:: INPUT RECORDS ::
※ ※ ※

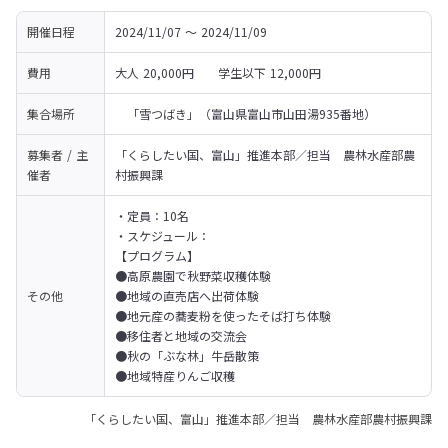
開催日程
2024/11/07 〜 2024/11/09
費用
大人 20,000円　　学生以下 12,000円
集合場所
　「雪つばき」（富山県富山市山田湯935番地）
募集者 / 主
「くらしたい国、富山」推進本部／担当　農林水産部農
催者
村振興課
・定員：10名

・スケジュール：

【プログラム】

●高原農園で秋野菜収穫体験

その他
●地域の直売店へ出荷体験

●地元産の蕎麦粉を使ったそば打ち体験

●移住者と地域の交流会

●秋の「ぶな林」牛岳散策

●地域特産りんご収穫
「くらしたい国、富山」推進本部／担当 農林水産部農村振興課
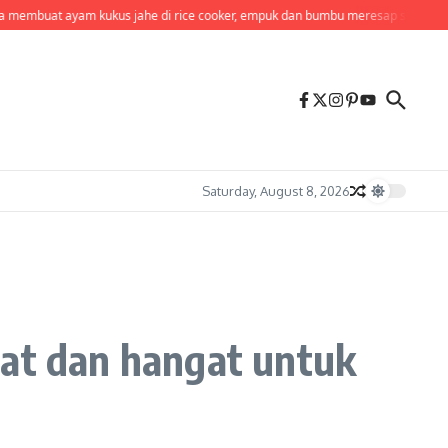
m kukus jahe di rice cooker, empuk dan bumbu meresap sempurna tanpa meng
Saturday, August 8, 2026
hat dan hangat untuk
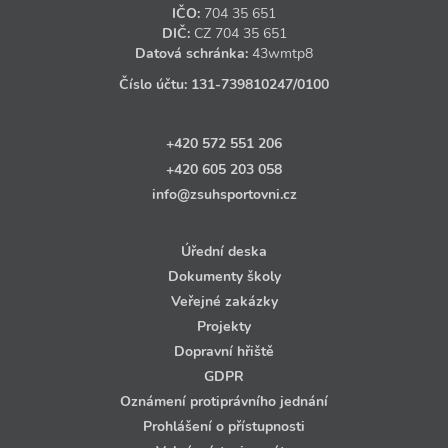
IČO:
704 35 651
DIČ:
CZ
704 35 651
Datová schránka:
43wmtp8
Číslo účtu:
131‑739810247
/0100
+420 572 551 206
+420 605 203 058
info@zsuhsportovni.cz
Úřední deska
Dokumenty školy
Veřejné zakázky
Projekty
Dopravní hřiště
GDPR
Oznámení protiprávního jednání
Prohlášení o přístupnosti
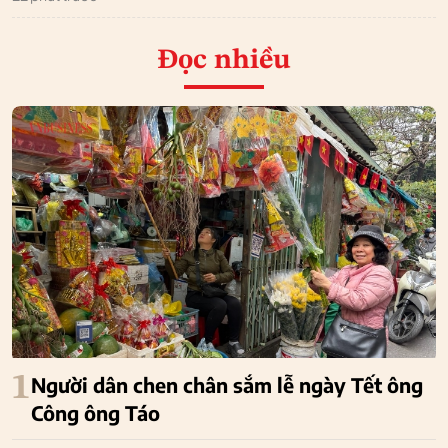
Đọc nhiều
1
Người dân chen chân sắm lễ ngày Tết ông
Công ông Táo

※ ※ ※

:: TASK DETAILS ::
Across the whole listing above, find every line with the string "くらしたい国" and copy it.

:: RESPONSE TO THIS TASK ::
「くらしたい国、富山」推進本部／担当　農林水産部農
「くらしたい国、富山」推進本部／担当 農林水産部農村振興課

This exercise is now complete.